Most people’s immediate reaction to comparing Batman to Scrooge is to say that Batman is a hero. He helps people, he fights for justice, he is a good guy. Scrooge has to become good again through the intervention of the spirits, driven to his salvation by a sadness for what he had lost and the fear of what the future may hold if he doesn’t change. But Batman is the hero…right?

What sets Noel apart from other iterations of this story is the Bermejo dares to ask that question. Is Batman a hero, or is he a vengeful man unwilling to see that others might be good at heart? Is he a masked adventurer seeking truth and justice, or is he a dark avenger making others pay for a loss he couldn’t have prevented? Is he a crime fighter or is he a vigilante? Is he an inspiration or a menace?

These questions have been tackled before and will be tackled again as writers continue to wrestle with the nature of the Dark Knight. Asking them is not particularly unique. But how one asks them and how one answers them, now that is a different story. Bermejo writes a Batman that is separate from any continuity. He is a Batman isolated from a fixed interpretation, and yet one that subsumes the entirety of the continuity and history of the character – an Ur-Batman, a Batman that has existed since the 1930’s and shares all the experiences of all the various iterations of the character up through the modern age.

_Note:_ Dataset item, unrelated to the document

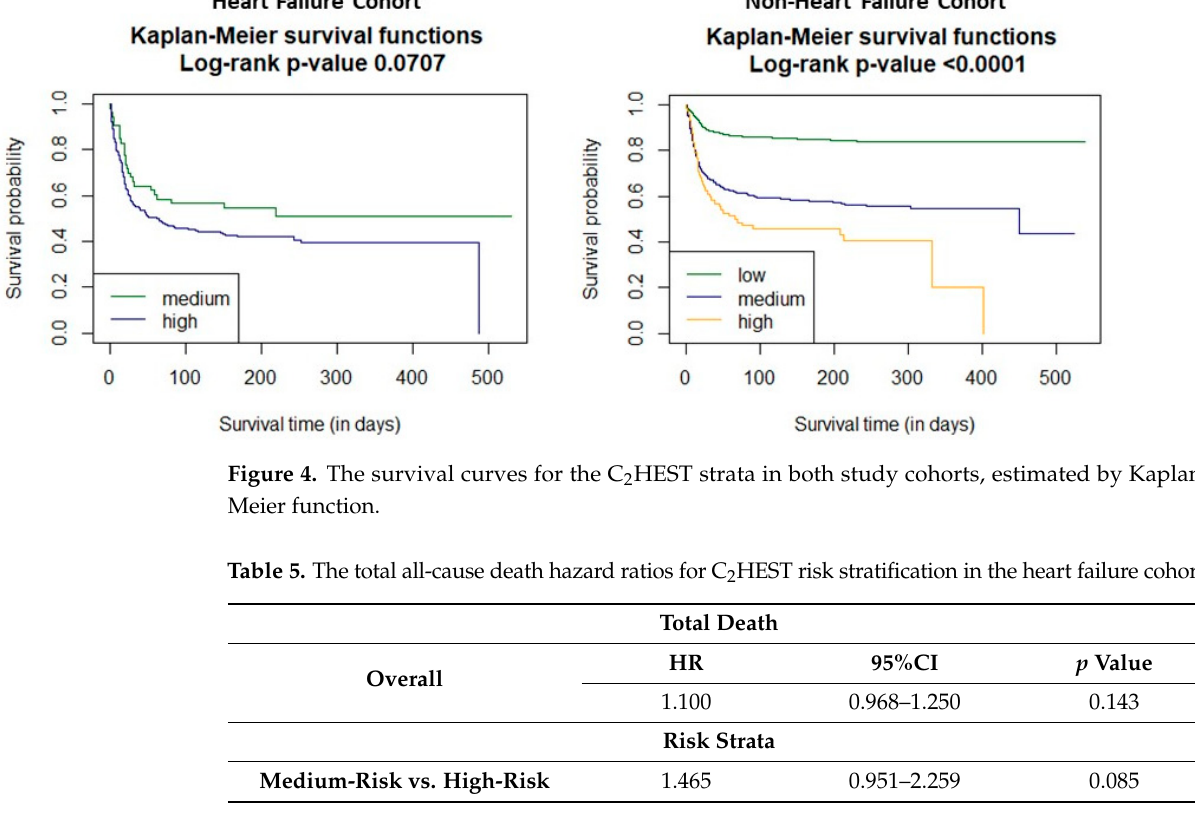
Figure 3. Time-dependent ROC analysis for the C 2 HEST predictive abilities of all-cause death in both study cohorts.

Through the use of the Three Spirits Bermejo highlights the transformation that has occurred to the character of Batman over the years, the transition from the Gold and Silver ages through the modern interpretations. He covers the gamut from ridiculous plots and high-action pulp adventure all the way through dystopia and ruin. By showing us the way we as artists and audience have changed the Batman over the years, Bermejo shows us something fundamental and important about how we live, how we change, how we view ourselves. This is a deep book full of wonderful art. The writing is top-notch, taking what could have been a cliched topic and making it timely, relevant, and worth revisiting.

Ciardo’s colors combine with Bermejo’s pencils to create something that is much more than the sum of the component parts. There are panels that echo with seventy years of Batman stories, moments of brief action that carry the weight of a lifetimes worth of struggles, bright shining heights and dark dizzying lows. This book is a set piece, a concept album, a work of art. It challenges us to consider the question that the narrator asks on the final page. “…What do you think? What’s the moral of the story?”. Bermejo avoids easy answers, asks hard questions, and leaves everything on the page.

I think that this book belongs in the collection of any serious Batman fan. Between the art and the writing, this is a classic in the making, one that cuts directly to the essence of Batman and explores it in a way that is fresh and new, while paying homage to the many great writers and artists who have worked on the franchise over the years.

“It wasn’t just the FEAR of dyin’, it was the HOPE he could have a BETTER death.”